(THE INPUT begins)
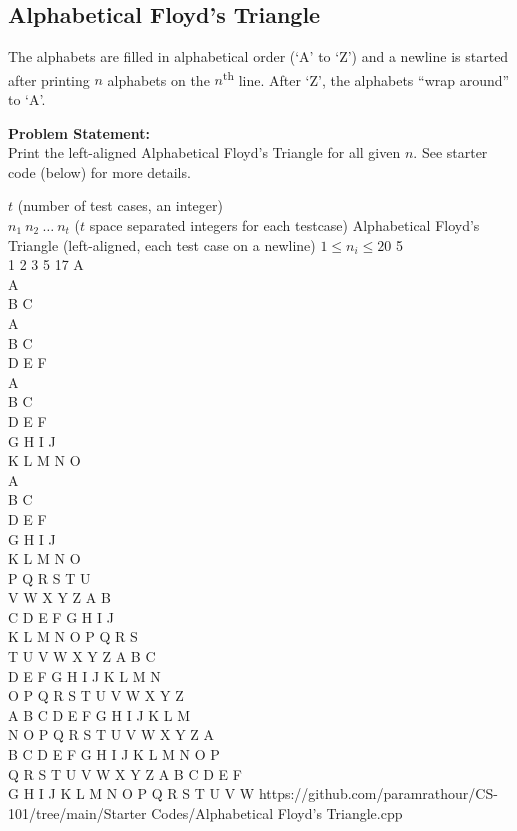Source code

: \documentclass[../../Problems]{subfiles}
\begin{document}
\subsection{Alphabetical Floyd's Triangle}{\label{pp:alphabeticalfloydstriangle}}
The alphabets are filled in alphabetical order (`A' to `Z') and a newline is started after printing $n$ alphabets on the $n$\textsuperscript{th} line. After `Z', the alphabets ``wrap around'' to `A'.

\textbf{Problem Statement:}\\
Print the left-aligned Alphabetical Floyd's Triangle for all given $n$. See starter code (below) for more details.
\begin{testcases}
	{$t$ \hfill(number of test cases, an integer)\\$n_1\ n_2\ \ldots\ n_t$ \hfill($t$ space separated integers for each testcase)}
	{Alphabetical Floyd's Triangle \hfill(left-aligned, each test case on a newline)}
	{$1 \leq n_i \leq 20$}
	{5\\1 2 3 5 17}
	{A\\[1em]A\\B C\\[1em]A\\B C\\D E F\\[1em]A\\B C\\D E F\\G H I J\\K L M N O\\[1em]A\\B C\\D E F\\G H I J\\K L M N O\\P Q R S T U\\V W X Y Z A B\\C D E F G H I J\\K L M N O P Q R S\\T U V W X Y Z A B C\\D E F G H I J K L M N\\O P Q R S T U V W X Y Z\\A B C D E F G H I J K L M\\N O P Q R S T U V W X Y Z A\\B C D E F G H I J K L M N O P\\Q R S T U V W X Y Z A B C D E F\\G H I J K L M N O P Q R S T U V W}
	{https://github.com/paramrathour/CS-101/tree/main/Starter Codes/Alphabetical Floyd's Triangle.cpp}
\end{testcases}
\end{document}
(THE INPUT ends)
• EXERCISE DETAILS
Give back the entries verbatim. Do not include any picture.

• TASK RESULT
Source code

: \documentclass[../../Problems]{subfiles}
\begin{document}
\subsection{Alphabetical Floyd's Triangle}{\label{pp:alphabeticalfloydstriangle}}
The alphabets are filled in alphabetical order (`A' to `Z') and a newline is started after printing $n$ alphabets on the $n$\textsuperscript{th} line. After `Z', the alphabets ``wrap around'' to `A'.

\textbf{Problem Statement:}\\
Print the left-aligned Alphabetical Floyd's Triangle for all given $n$. See starter code (below) for more details.
\begin{testcases}
	{$t$ \hfill(number of test cases, an integer)\\$n_1\ n_2\ \ldots\ n_t$ \hfill($t$ space separated integers for each testcase)}
	{Alphabetical Floyd's Triangle \hfill(left-aligned, each test case on a newline)}
	{$1 \leq n_i \leq 20$}
	{5\\1 2 3 5 17}
	{A\\[1em]A\\B C\\[1em]A\\B C\\D E F\\[1em]A\\B C\\D E F\\G H I J\\K L M N O\\[1em]A\\B C\\D E F\\G H I J\\K L M N O\\P Q R S T U\\V W X Y Z A B\\C D E F G H I J\\K L M N O P Q R S\\T U V W X Y Z A B C\\D E F G H I J K L M N\\O P Q R S T U V W X Y Z\\A B C D E F G H I J K L M\\N O P Q R S T U V W X Y Z A\\B C D E F G H I J K L M N O P\\Q R S T U V W X Y Z A B C D E F\\G H I J K L M N O P Q R S T U V W}
	{https://github.com/paramrathour/CS-101/tree/main/Starter Codes/Alphabetical Floyd's Triangle.cpp}
\end{testcases}
\end{document}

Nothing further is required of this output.